# Keeping up with the Kardashians
In this project, I will be using search interest data from Google Trends to conduct an exploratory data analysis on the most famous family in reality television history - the Kardashians! Let's investigate which of these sisters is the most famous one.

Here's a look at their very complicated family tree:

![kardashian-family-tree](https://pagesix.com/wp-content/uploads/sites/3/2021/01/Kardashian-FamilyTree-v2.jpg?quality=75&strip=all&w=1324)

For the purpose of this analysis, we will only be focusing on the 5 daughters of Kris Jenner: Kim, Kourtney, Khloe, Kendall and Kylie. Out of the 5, Kim, Kourtney and Khloe are the daughters of Kris Jenner from her first marriage to Robert Kardashian, while Kylie and Kendall are the daughters from her second marriage to Caitlyn Jenner (formerly known as Bruce Jenner). I will be using worldwide search data on each of these sisters from 2007 (the year Kim became "active" according to Wikipedia) to Present (Feb 2023) for this analysis.
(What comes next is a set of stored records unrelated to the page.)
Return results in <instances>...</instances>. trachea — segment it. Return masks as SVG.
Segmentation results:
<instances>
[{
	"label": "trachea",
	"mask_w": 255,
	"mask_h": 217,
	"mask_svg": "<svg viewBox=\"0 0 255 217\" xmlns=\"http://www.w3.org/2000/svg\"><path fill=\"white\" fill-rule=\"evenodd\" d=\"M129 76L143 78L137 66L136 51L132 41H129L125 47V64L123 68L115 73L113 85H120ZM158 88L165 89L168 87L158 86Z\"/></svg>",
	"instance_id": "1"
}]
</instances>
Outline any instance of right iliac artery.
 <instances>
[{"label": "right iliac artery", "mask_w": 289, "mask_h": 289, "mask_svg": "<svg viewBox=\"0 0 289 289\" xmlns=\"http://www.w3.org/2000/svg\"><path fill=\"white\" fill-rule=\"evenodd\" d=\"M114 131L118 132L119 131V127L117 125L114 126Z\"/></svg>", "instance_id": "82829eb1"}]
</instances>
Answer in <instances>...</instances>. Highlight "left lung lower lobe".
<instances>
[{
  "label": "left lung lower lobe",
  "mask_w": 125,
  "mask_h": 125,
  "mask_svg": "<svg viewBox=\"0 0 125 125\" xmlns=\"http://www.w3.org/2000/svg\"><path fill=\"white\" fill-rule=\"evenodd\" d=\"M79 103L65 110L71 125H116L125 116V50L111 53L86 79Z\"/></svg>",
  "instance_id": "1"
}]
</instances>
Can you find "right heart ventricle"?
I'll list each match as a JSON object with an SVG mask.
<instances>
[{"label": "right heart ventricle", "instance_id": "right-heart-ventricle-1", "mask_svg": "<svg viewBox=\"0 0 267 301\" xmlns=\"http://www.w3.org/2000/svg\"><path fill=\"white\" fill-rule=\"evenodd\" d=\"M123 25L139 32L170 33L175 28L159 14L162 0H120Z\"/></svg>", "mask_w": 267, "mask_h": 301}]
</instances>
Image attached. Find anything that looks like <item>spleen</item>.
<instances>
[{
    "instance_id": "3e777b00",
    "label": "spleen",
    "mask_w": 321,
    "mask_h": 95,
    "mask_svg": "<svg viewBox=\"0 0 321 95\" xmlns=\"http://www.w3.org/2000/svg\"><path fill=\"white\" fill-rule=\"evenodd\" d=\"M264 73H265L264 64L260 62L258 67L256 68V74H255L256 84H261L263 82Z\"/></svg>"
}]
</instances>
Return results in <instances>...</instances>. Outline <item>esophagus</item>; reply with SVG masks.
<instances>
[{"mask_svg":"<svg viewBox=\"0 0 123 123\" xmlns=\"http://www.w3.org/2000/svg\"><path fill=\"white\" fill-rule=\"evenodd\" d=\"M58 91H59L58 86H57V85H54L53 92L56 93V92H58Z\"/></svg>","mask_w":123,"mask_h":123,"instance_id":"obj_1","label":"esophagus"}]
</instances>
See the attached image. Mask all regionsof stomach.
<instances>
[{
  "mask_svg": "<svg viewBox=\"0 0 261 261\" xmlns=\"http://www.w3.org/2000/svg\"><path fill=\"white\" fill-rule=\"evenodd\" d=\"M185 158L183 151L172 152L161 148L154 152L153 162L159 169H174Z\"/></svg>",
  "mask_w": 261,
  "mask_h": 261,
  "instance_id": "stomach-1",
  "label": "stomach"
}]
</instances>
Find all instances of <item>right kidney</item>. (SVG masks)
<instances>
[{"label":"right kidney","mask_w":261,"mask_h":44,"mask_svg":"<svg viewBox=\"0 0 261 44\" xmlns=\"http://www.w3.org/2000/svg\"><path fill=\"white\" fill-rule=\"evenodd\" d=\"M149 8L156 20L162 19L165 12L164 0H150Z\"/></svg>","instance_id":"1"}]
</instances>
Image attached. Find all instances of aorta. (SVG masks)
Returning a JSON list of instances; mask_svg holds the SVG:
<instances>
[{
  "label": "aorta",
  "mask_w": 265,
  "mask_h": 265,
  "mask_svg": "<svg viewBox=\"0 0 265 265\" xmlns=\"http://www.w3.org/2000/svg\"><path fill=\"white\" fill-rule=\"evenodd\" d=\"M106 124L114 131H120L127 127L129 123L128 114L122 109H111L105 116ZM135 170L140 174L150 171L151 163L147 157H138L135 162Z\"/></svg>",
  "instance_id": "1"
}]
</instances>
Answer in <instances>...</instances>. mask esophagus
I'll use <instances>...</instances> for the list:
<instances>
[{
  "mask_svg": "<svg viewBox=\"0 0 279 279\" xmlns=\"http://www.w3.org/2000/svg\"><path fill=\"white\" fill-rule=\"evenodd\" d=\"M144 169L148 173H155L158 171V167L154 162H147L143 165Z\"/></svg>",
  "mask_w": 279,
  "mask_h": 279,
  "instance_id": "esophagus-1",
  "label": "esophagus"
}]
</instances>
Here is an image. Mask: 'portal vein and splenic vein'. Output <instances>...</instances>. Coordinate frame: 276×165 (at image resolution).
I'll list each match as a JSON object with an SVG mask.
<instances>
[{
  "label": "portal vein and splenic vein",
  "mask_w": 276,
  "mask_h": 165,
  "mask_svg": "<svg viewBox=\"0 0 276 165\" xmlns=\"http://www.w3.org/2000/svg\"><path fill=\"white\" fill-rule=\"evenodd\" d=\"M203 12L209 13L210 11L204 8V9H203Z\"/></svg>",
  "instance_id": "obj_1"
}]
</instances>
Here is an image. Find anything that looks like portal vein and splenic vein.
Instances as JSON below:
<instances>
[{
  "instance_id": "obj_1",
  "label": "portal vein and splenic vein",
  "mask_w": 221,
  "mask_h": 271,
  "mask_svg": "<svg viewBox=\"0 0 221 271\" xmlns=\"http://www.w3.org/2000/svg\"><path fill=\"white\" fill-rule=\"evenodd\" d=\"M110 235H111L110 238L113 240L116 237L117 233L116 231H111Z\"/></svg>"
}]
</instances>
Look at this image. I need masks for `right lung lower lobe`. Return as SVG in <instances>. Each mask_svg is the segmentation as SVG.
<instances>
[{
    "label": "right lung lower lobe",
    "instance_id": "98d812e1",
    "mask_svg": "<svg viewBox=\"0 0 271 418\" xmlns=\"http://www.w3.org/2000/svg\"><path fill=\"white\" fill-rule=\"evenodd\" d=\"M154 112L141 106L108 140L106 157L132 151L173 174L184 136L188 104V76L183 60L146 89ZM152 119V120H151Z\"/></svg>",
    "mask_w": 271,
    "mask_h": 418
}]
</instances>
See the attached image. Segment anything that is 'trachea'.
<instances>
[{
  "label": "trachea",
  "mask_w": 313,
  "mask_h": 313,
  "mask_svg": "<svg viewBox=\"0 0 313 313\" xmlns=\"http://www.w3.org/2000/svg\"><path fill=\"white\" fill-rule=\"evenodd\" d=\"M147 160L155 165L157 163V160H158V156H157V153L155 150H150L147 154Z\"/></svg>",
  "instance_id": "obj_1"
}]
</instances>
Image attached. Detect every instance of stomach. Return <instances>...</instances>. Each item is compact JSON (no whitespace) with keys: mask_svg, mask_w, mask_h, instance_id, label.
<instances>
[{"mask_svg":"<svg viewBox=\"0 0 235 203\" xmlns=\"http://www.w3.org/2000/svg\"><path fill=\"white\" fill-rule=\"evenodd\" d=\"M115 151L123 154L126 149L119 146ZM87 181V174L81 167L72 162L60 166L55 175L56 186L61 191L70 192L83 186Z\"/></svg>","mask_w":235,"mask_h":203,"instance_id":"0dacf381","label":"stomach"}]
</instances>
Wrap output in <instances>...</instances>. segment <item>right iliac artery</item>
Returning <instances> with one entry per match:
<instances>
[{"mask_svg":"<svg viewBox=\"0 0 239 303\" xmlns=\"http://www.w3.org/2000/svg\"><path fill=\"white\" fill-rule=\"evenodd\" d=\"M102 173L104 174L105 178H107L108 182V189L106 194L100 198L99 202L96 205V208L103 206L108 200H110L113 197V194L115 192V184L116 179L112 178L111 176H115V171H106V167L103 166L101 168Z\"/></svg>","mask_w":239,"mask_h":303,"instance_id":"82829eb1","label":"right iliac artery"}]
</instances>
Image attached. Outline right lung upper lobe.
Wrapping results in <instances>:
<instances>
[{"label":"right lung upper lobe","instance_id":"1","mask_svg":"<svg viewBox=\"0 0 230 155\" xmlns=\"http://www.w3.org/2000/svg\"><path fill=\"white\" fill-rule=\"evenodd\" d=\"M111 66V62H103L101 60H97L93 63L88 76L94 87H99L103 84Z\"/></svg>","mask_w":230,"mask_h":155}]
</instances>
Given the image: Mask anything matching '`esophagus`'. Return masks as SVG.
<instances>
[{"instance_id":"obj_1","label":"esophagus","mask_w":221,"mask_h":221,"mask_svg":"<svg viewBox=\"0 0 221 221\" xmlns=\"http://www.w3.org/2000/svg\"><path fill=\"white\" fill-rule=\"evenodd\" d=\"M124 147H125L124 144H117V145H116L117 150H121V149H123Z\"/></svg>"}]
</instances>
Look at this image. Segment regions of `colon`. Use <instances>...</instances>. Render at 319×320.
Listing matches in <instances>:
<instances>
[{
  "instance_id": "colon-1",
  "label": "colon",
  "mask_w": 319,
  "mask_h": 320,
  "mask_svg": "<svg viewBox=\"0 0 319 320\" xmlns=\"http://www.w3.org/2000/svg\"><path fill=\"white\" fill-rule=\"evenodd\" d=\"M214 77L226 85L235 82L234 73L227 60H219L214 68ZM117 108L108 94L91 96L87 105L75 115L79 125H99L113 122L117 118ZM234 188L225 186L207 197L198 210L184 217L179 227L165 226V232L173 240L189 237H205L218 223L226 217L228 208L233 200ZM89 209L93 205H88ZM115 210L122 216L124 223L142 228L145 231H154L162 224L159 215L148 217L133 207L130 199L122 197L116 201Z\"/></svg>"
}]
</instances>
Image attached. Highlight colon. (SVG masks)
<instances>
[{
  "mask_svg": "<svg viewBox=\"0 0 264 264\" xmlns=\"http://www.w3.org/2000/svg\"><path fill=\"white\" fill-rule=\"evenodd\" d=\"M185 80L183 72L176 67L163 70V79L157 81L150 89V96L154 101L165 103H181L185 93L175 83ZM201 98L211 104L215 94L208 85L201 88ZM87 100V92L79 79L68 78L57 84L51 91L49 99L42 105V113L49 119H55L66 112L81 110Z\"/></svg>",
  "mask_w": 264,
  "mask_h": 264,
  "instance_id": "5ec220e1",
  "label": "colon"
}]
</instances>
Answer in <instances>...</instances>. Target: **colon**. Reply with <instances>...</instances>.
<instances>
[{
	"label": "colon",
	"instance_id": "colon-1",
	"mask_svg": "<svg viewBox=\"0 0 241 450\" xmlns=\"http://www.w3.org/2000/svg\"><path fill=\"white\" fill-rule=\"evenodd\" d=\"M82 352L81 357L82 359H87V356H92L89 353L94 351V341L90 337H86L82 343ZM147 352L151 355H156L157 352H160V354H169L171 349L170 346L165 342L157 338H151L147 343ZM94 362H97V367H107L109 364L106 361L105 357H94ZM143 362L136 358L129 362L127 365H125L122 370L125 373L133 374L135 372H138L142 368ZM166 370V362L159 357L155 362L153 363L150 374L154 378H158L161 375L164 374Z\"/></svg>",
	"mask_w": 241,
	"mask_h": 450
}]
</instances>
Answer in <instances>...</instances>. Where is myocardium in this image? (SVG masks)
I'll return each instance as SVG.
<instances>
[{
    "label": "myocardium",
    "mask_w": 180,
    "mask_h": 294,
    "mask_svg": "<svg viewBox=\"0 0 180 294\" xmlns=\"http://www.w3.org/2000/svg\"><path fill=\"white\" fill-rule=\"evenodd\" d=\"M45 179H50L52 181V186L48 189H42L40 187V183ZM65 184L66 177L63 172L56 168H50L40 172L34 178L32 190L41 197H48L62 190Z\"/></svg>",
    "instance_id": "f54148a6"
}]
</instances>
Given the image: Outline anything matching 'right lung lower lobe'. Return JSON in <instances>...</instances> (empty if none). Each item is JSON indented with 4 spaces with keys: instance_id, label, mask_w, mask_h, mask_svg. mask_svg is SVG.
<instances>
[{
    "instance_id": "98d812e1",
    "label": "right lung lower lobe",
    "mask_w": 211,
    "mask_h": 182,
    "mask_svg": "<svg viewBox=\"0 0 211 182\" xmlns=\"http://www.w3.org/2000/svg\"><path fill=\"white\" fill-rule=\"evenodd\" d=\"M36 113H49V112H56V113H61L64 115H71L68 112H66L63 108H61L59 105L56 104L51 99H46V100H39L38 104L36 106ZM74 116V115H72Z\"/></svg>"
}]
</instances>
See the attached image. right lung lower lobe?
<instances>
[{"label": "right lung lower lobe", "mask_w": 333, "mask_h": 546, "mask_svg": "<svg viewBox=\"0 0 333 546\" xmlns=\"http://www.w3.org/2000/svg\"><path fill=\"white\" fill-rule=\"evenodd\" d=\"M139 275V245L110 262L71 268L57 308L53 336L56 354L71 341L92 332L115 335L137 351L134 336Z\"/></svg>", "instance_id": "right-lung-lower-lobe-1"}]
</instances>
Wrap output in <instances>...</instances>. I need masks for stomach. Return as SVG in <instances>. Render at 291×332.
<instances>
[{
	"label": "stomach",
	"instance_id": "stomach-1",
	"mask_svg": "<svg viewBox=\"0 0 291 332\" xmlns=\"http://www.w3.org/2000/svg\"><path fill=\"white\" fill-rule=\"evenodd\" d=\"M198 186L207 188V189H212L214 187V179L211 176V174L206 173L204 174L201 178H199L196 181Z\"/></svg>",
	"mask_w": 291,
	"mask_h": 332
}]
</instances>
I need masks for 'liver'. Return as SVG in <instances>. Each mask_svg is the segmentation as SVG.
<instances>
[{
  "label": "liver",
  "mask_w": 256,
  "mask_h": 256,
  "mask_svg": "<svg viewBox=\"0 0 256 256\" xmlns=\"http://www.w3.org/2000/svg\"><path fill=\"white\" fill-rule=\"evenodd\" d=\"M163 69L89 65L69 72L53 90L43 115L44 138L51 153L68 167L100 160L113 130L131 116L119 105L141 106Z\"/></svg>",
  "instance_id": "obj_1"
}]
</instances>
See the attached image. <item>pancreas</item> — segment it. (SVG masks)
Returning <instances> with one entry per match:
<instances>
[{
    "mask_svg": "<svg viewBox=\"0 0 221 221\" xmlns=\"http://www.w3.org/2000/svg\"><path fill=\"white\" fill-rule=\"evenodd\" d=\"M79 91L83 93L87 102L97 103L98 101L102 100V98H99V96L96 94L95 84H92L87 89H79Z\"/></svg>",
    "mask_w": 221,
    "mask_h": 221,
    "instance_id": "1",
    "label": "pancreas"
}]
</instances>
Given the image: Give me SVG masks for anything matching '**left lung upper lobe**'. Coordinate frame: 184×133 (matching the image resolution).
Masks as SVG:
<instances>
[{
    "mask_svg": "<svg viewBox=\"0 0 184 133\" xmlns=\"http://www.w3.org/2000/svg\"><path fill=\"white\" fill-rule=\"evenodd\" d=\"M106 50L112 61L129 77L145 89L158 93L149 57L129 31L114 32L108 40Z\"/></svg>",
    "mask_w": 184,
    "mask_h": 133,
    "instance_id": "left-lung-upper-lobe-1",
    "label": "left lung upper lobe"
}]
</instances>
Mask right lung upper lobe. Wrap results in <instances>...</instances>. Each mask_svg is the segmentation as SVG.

Let's start with inspecting the data downloaded from Google Trends in csv format.

In [None]:
# Import libraries
import numpy as np
import pandas as pd
import matplotlib
import matplotlib.pyplot as plt
import seaborn as sns

# Read in dataset
trends = pd.read_csv('/kaggle/input/kardashians-googletrends/kardashians_googletrends.csv')

# Inspect data
trends.head()

Google defines the search interest values as:

> Numbers represent search interest relative to the highest point on the chart for the given region and time. A value of 100 is the peak popularity for the term. A value of 50 means that the term is half as popular. A score of 0 means there was not enough data for this term.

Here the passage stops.